= Given passage =
For example, Iconic Health Clubs, a premium fitness club, made over 150 new sales and captured over 1,000 qualified leads in under four months using a mixture of social sharing and relationship marketing tactics to promote their referral program.
Customer-driven content.
If there are concrete problems that your content needs to solve, they should be influenced by customer input. Ask questions such as “What topics should we cover in next month’s course?” and “Should we do live training or recorded videos?” These points should be specific and measurable.
Gustavo Boregio, Founder of Engi Marketers, had an education client who struggled to reach a larger audience. She was running motherhood training courses through her Facebook Group and email list, but never took the time to get feedback on future material.
Gustavo used a Messenger bot to poll students on potential future courses. They chose what they thought would be the most intriguing courses and subscribed to the bot for updates. The result: course conversions skyrocketed nearly 2,900 percent. Now, his client is able to build relationships with a ton of people at once, while offering content requested by her own customer base.
Facebook Live.
Read any relationship marketing article online and you’ll find the same tired (and outdated) tactics. So we’ll let you in on a little secret: Facebook Live is the backbone to a successful marketing strategy these days.
Molly Mahoney, Founder of The Prepared Performer, recommends going live at least once a week to grow more meaningful relationships. By live streaming, Molly’s hit some mind-blowing milestones that include making $90,000 in sales from one stream and one video that saw over 1 million in organic reach.
Her approach is pretty simple. Find a common problem her audience has, then go live and discuss the solution with them. You can answer questions in real-time, do small giveaways, and create a personal experience for hundreds of thousands of people at once.
Be relevant to customers’ situations.
Every good relationship marketing strategy should start with knowing when to say the right thing. Not only does this make continual customers feel heard and valued, it provides an incentive for them to keep buying from you.
For example, Moosejaw, an online outdoor apparel retailer, one day received a unique return package. Under the reason-for-returning column, it read “Girlfriend dumped me”. So what did Moosejaw do?
The company sent a huge package to the guy’s apartment, packed with t-shirts and stickers, with a note that said, ”We’re sorry your girlfriend broke up with you. We decided to give you a gift.” That day, Moosejaw won a customer for life.

= Recorded information =
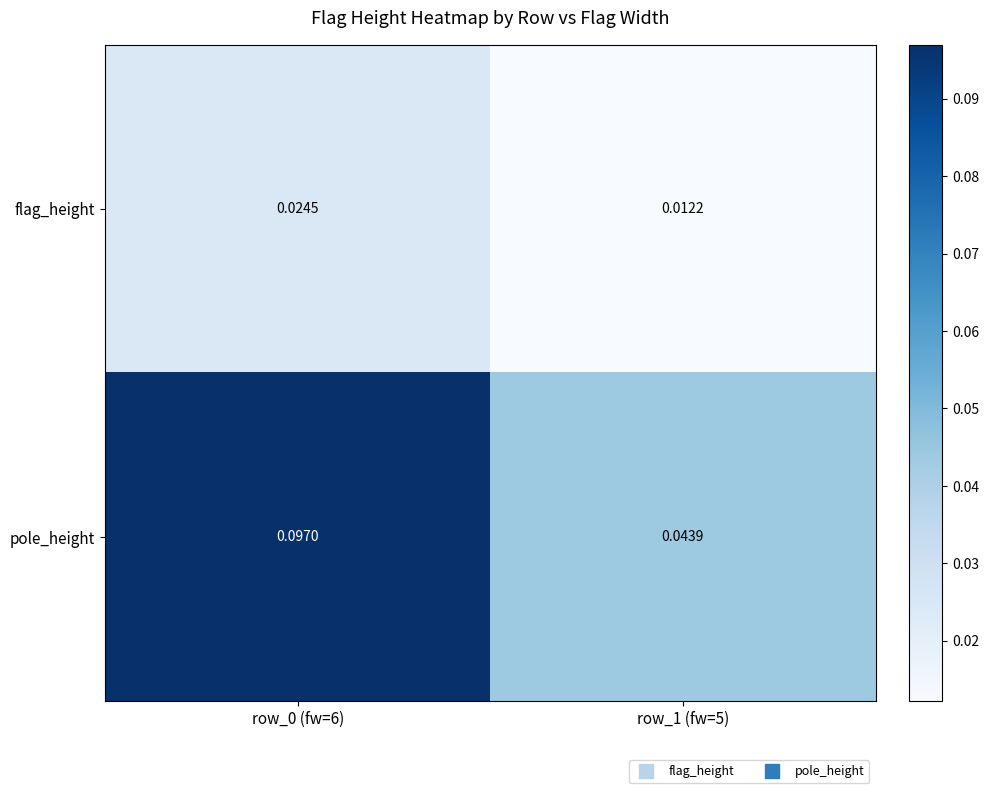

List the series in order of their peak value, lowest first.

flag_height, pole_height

= Things to do =
1. Name every numerical result that the relationship marketing passage credits to a business or person, along with who achieved it.
2. Answer these questions from the relationship marketing passage:
(a) What tool did Gustavo Boregio use to poll students on potential future courses?
(b) How often does Molly Mahoney recommend going live?
(c) What was written under the reason-for-returning column of the package Moosejaw received?
3. Continue the relationship marketing article after its final sentence.

= Answers for each item =
1.
- Iconic Health Clubs: over 150 new sales
- Iconic Health Clubs: over 1,000 qualified leads
- Gustavo Boregio's education client: course conversions that rose nearly 2,900 percent
- Molly Mahoney: $90,000 in sales from one stream
- Molly Mahoney: over 1 million in organic reach for one video

2.
(a) A Messenger bot.
(b) At least once a week.
(c) "Girlfriend dumped me."

3.
How to Use Relationship Marketing in Your Business
So you’ve decided that relationship marketing is for you. Of course, seeing the impact on other businesses you saw above, how you could not. Here are a few ways you too can use relationship marketing in your business today.
1. Provide quick and responsive customer service.
Customers expect a quick comeback. 32 percent of consumers want a business to respond online within 30 minutes. Fast responses mark your business as one a customer can rely on.
One way to ensure speedy responses is with a Facebook Messenger bot. More people tend to open direct messages than emails. Plus, they can also be easier for your business to keep track of.
Automated messages guarantee a quick response, and customers appreciate the speedy acknowledgment. Platforms like ManyChat offer the convenience of automation, and the flexibility of human follow up. It’s the best of both worlds when it comes to relationship marketing.
2. Humanize your team.
There are plenty of ways to make your business more human to customers. Signatures with names and showing actual faces are just a few ways to remind customers that there are humans behind your brand.
People like to see anyone — from the CEO to the intern — on social media. This can come in the form of employee bios, photos, or going live on Instagram or Facebook. If you’re using a Messenger bot, sign off responses with someone from your team.
3. Stay active on social media.
Social media is where consumers go when they want to discuss the good, the bad, or the ugly sides of a business. Paying close attention to comments lets you highlight the positive and fix the negative.
Interact with prospects and customers when they comment. It can be as simple as a like or a thank you, or something more in-depth like a funny GIF or written out response. This helps let people know you hear them, and keep you top of mind for when they may need your product or services.
4. Invest in chat marketing.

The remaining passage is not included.